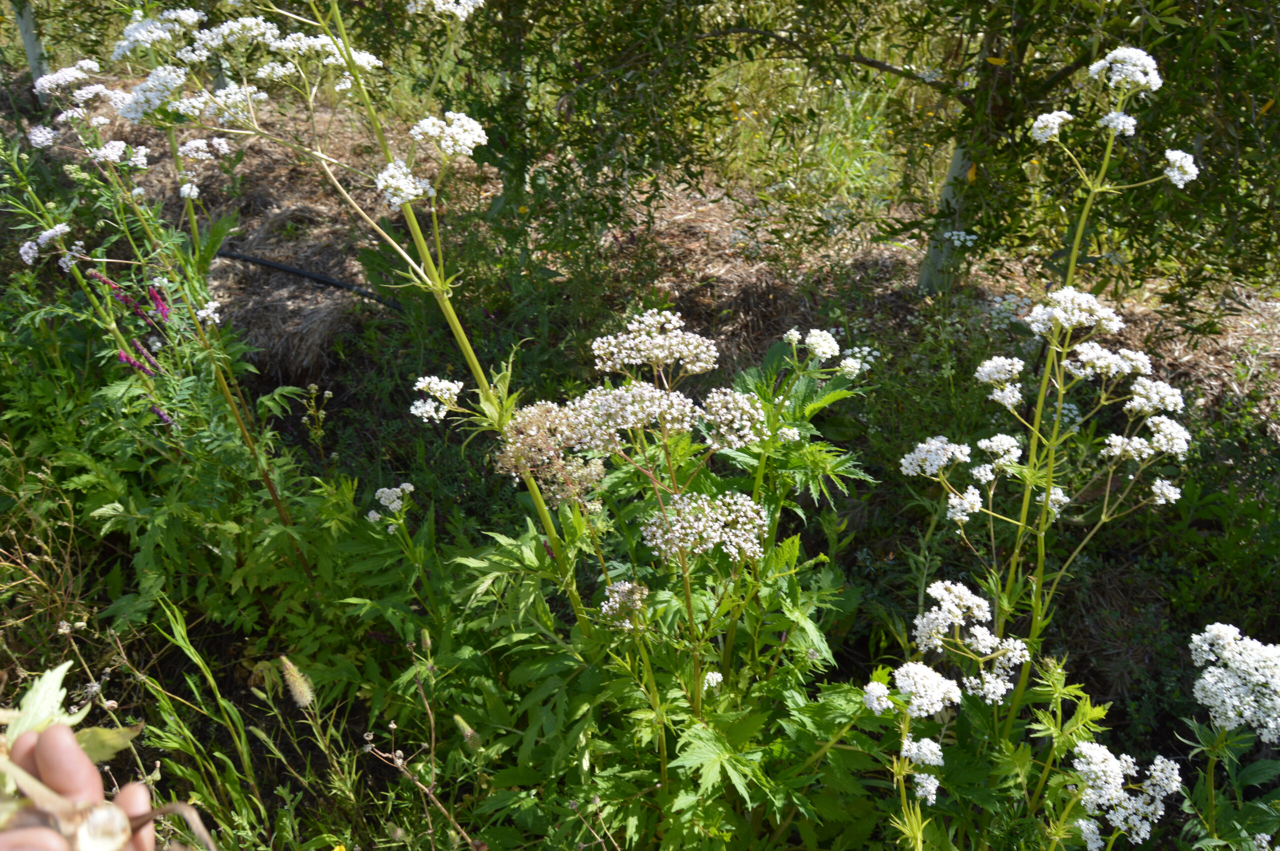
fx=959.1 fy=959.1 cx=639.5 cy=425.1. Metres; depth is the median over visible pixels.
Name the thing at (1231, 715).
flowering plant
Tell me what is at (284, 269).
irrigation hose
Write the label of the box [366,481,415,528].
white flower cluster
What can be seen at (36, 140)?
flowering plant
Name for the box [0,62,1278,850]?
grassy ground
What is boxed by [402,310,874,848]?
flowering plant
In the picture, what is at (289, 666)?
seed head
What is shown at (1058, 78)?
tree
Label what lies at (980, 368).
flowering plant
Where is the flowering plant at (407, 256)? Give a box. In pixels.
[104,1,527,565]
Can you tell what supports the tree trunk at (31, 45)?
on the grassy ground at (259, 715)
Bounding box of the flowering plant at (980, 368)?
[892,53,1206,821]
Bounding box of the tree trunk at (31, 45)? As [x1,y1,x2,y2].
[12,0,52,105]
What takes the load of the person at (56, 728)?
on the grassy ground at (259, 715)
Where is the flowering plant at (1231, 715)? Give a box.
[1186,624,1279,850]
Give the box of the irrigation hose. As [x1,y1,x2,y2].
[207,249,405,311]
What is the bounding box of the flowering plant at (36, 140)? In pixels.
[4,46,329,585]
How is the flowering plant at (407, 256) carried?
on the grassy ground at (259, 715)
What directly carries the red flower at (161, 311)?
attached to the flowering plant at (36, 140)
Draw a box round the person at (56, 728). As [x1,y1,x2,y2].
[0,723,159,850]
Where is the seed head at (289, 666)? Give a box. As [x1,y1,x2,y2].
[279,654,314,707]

...

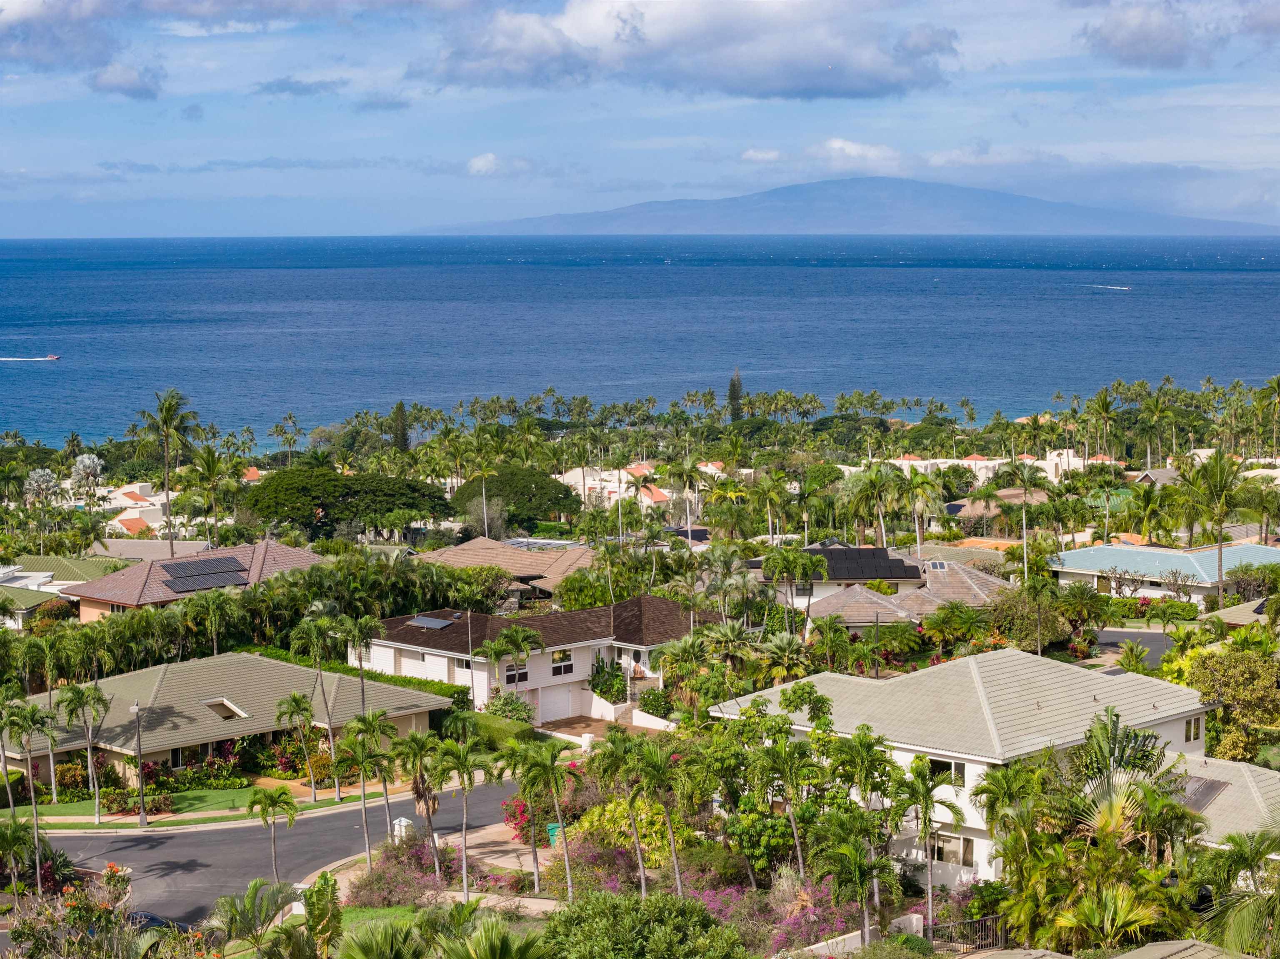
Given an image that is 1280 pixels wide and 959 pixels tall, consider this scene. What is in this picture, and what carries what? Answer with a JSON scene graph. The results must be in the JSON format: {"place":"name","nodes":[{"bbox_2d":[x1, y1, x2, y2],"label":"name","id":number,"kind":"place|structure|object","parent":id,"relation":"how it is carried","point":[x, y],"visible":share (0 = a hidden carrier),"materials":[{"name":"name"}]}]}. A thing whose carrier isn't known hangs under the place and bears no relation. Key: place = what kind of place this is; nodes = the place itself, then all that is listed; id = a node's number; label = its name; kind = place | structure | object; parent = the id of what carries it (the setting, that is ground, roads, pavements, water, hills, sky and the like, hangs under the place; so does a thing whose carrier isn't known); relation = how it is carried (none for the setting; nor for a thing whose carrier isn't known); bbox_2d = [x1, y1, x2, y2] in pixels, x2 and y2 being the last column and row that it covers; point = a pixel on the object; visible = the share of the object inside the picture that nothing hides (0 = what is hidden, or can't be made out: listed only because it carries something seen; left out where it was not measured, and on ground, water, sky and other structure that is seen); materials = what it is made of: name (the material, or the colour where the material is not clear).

Problem statement: Copy out all lines of the material containing the word "visible".

Exercise solution:
fx=959.1 fy=959.1 cx=639.5 cy=425.1. Metres; depth is the median over visible pixels.
Given an image that is 1280 pixels wide and 959 pixels tall, consider this scene. What is in this picture, and what carries what? Answer with a JSON scene graph. The results must be in the JSON format: {"place":"name","nodes":[{"bbox_2d":[x1, y1, x2, y2],"label":"name","id":number,"kind":"place|structure|object","parent":id,"relation":"how it is carried","point":[x, y],"visible":share (0 = a hidden carrier),"materials":[{"name":"name"}]}]}. A thing whose carrier isn't known hangs under the place and bears no relation. Key: place = what kind of place this is; nodes = the place itself, then all that is listed; id = a node's number; label = its name; kind = place | structure | object; parent = the id of what carries it (the setting, that is ground, roads, pavements, water, hills, sky and the like, hangs under the place; so does a thing whose carrier isn't known); relation = how it is carried (none for the setting; nor for a thing whose carrier isn't known); bbox_2d = [x1, y1, x2, y2] in pixels, x2 and y2 being the last column and row that it covers; point = a pixel on the object; visible = the share of the object inside the picture that nothing hides (0 = what is hidden, or can't be made out: listed only because it carries something seen; left out where it was not measured, and on ground, water, sky and other structure that is seen); materials = what it is made of: name (the material, or the colour where the material is not clear).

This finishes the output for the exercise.